It started out fun, but then things got fuzzy. I wanted to make a dish that I often order at one of my favorite restaurants (yes Mexican) called tortilla soup. Well, to cut right to the cheese, I mean chase—you know it’s been a long time since you’ve cooked when you can’t even find the cheese grater. Worse yet, when you can’t remember what the cheese grater looks like.This has nothing to do with memory loss and everything to do with cooking blues, because I know what a grater looks like, I just couldn’t remember what mine looked like.
In my case it takes up way too much of my time, cooking that is. For me it’s off to work by 8:30 a.m., whistle blows at 5 p.m. (sometimes midnight), then home to feed the horse (an overgrown dog really, with a huge appetite who honestly only loves me for my amazing ability to feed him), then phone interviews, edit my students articles, and more writing until 10 p.m.—well let’s just say, “hello fast food ala ATM card.” Sleep fits in there somewhere between today and tomorrow, I’m just not sure where, exactly. Now who hid the ladle?
I always tell everyone that when I do cook, my stove thinks a new tenant moved in. And since my 17-year-old son Andrew is not too keen on casseroles or anything with green in it, I keep it simple for him (mac and cheese from a box tops the charts). At this point, I can’t make out if it’s the onions that are making me cry or just the cooking?
I pour myself a glass of Cabernet – this always helps. See, I cook just fine, and I receive my fair share of compliments when I host a dinner (key word: when). I love to watch the Food Network cooking shows on Saturdays (how does Giada stay so thin anyway?), and Andrew has to pull me away, literally from the Tupperware stand in the middle of the malls.

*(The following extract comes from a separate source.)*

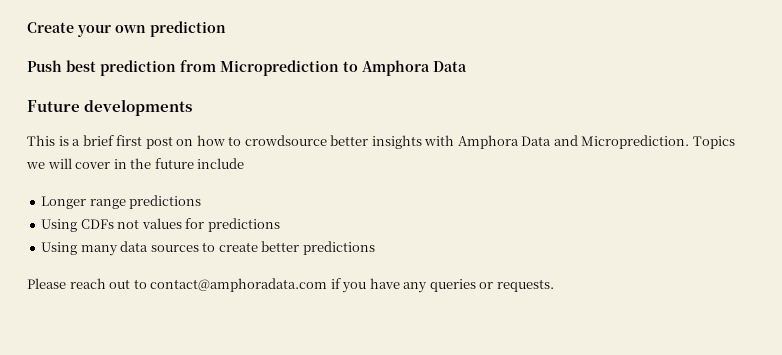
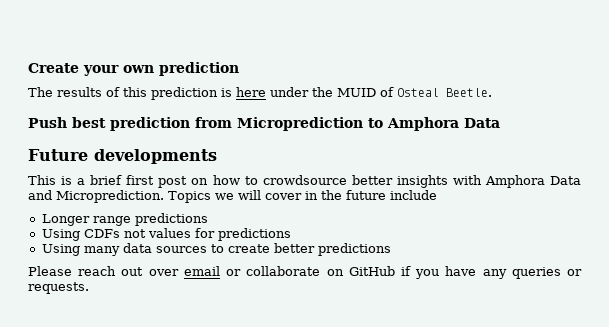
(226, 29) none -> [28,87,492,100] // The results of this prediction is here under the MUID of Osteal Beetle.
[133,278,328,292] to contact@amphoradata.com -> [148,266,395,276] over email or collaborate on GitHub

The wine is taking effect and I begin to search high and low (mostly low) for that new mini white Tupperware strainer with a practically noir look on my face.
The tortilla soup is almost done. So is the bottle of wine. But how could soup possibly take five hours to make? With no time left to read Bill Clinton’s new book “Giving,” I plop on the couch and contemplate how it feels to be “receiving” no soup (because I’m full of wine now) and wonder if I fed the horse yet.
Kitchen is a mess and take-out would’ve only cost me no more than two or three Abe Lincolns (love Taco Bell), so why all the fuss and muss? I’m thinking cooking is just not my thing. I’m much better at putting words together than food, where the only things left on the floor and counters to clean-up are trite clichés and passive sentences my editor didn’t need.
By the way, I finally found the cheese grater. It was tucked neatly away in my sock drawer.